Added syntactic sugar over agg definition #5721

uboness · 2014-04-07T23:53:49Z

some aggregations typically tend to be requested together. But using the normal (formal) dsl can make the request too verbose. The agg factory/parsing infrastructure was changed to enable factories to automatically add more factories, and by that enables "syntatctic sugar" to save verbosity
one common use case for this is the missing aggregation. Often, when running values source aggs (e.g. terms, avg, etc...) one also wants to get the count of those document that are not associated with values (therefore were not aggregated). Now, using the new infrastructure, one can define a track_missing setting on any values source based aggregation, and a missing aggregation will automatically be injected into the request - based on the same value source.

- some aggregations typically tend to be requested together. But using the normal (formal) dsl can make the request too verbose. The agg factory/parsing infrastructure was changed to enable factories to automatically add more factories, and by that enables "syntatctic sugar" to save verbosity - one common use case for this is the `missing` aggregation. Often, when running values source aggs (e.g. terms, avg, etc...) one also wants to get the count of those document that are not associated with values (therefore were not aggregated). Now, using the new infrastructure, one can define a `track_missing` setting on any values source based aggregation, and a `missing` aggregation will automatically be injected into the request - based on the same value source. Closes #5324

roytmana · 2014-04-08T01:27:35Z

@uboness I could not play with it and docs do not make iy clear if it replicate sub aggs defined within an aggs that are marked to track missing. In other words if I agg by state and then city and mark state agg to track missing there will be city buckets within missing bucket along with any accumulator aggs such as sum avg etc defined within city?

Also I feel it would be much more convenient to have missing as part of normal bucket array with key specified when enabling missing tracking for the agg rather than as sibling node. After all missing is just another value (granted somewhat special) of that field. It is just like the databases let you handle null values almost like the normal ones and with great ease and convenience

uboness · 2014-04-08T01:37:55Z

@roytmana adding track_missing in the states terms agg will add a sibling states_missing agg next to it. it will be an empty missing agg, with only the doc_count that will indicate the number of docs missing the field. you'll need to specify track_missing on the cities aggs to have cities_missing agg injected next to that one

Also I feel it would be much more convenient to have missing as part of normal bucket array with key specified when enabling missing tracking for the agg rather than as sibling node. After all missing is just another value (granted somewhat special) of that field. It is just like the databases let you handle null values almost like the normal ones and with great ease and convenience

so, for the missing, we decided this is the best we'll go with that regard, as adding the missing count to the aggs themselves also adds complexity we'd like to avoid. That said, we do plan very soon (this week perhaps) to let you define default values for missing docs, which will enable you to treat those like you'd treat null values in the db.

(A run of entries)
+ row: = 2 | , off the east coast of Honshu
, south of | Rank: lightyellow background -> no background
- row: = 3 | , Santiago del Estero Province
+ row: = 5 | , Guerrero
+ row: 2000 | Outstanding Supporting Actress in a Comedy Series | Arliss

...

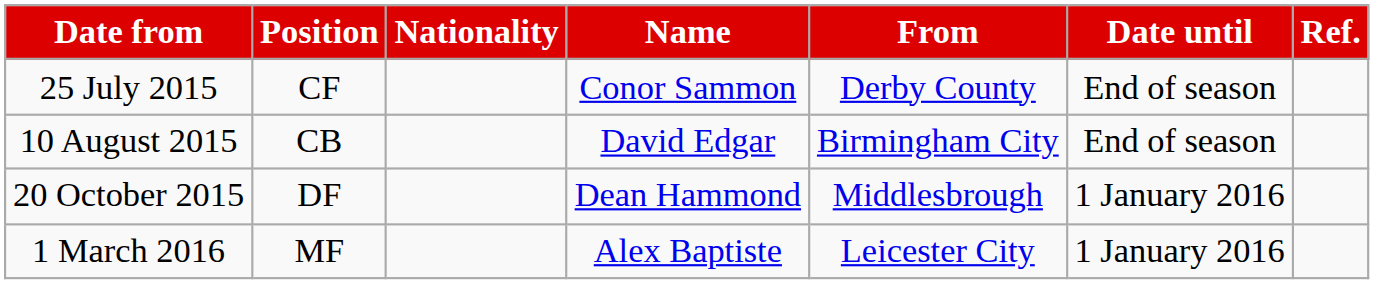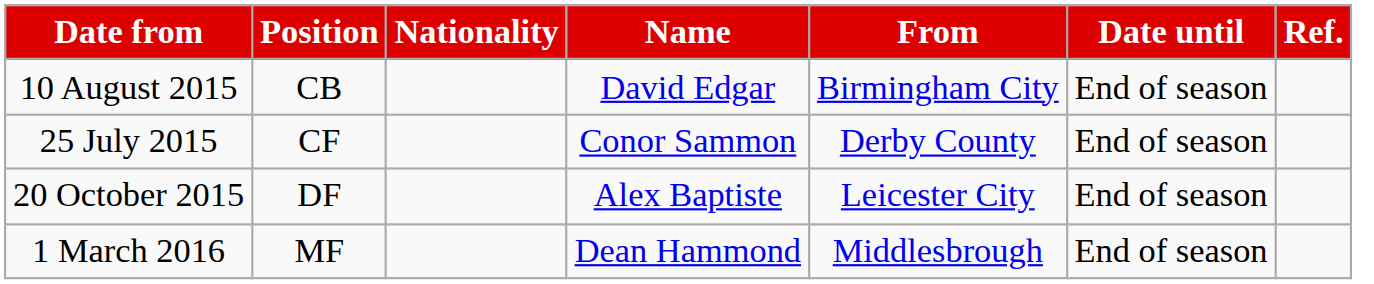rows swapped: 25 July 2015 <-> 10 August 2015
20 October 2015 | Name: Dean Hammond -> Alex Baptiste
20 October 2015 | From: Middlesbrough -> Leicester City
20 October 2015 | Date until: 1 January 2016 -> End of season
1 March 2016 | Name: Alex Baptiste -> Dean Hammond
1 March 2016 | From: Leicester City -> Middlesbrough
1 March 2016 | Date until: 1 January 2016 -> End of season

## TO DO
(1) In the pull request thread, what gets added next to the states terms agg when track_missing is set on it?
(2) Reproduce the part of the pull request thread starting with "roytmana · 2014-04-08T01:27:35Z" and going on through "defined within city?".
(3) List every timestamp attached to a post in the pull request thread.

## PER-TASK ANSWERS
(1) A sibling states_missing agg.

(2)
roytmana · 2014-04-08T01:27:35Z

@uboness I could not play with it and docs do not make iy clear if it replicate sub aggs defined within an aggs that are marked to track missing. In other words if I agg by state and then city and mark state agg to track missing there will be city buckets within missing bucket along with any accumulator aggs such as sum avg etc defined within city?

(3)
2014-04-07T23:53:49Z
2014-04-08T01:27:35Z
2014-04-08T01:37:55Z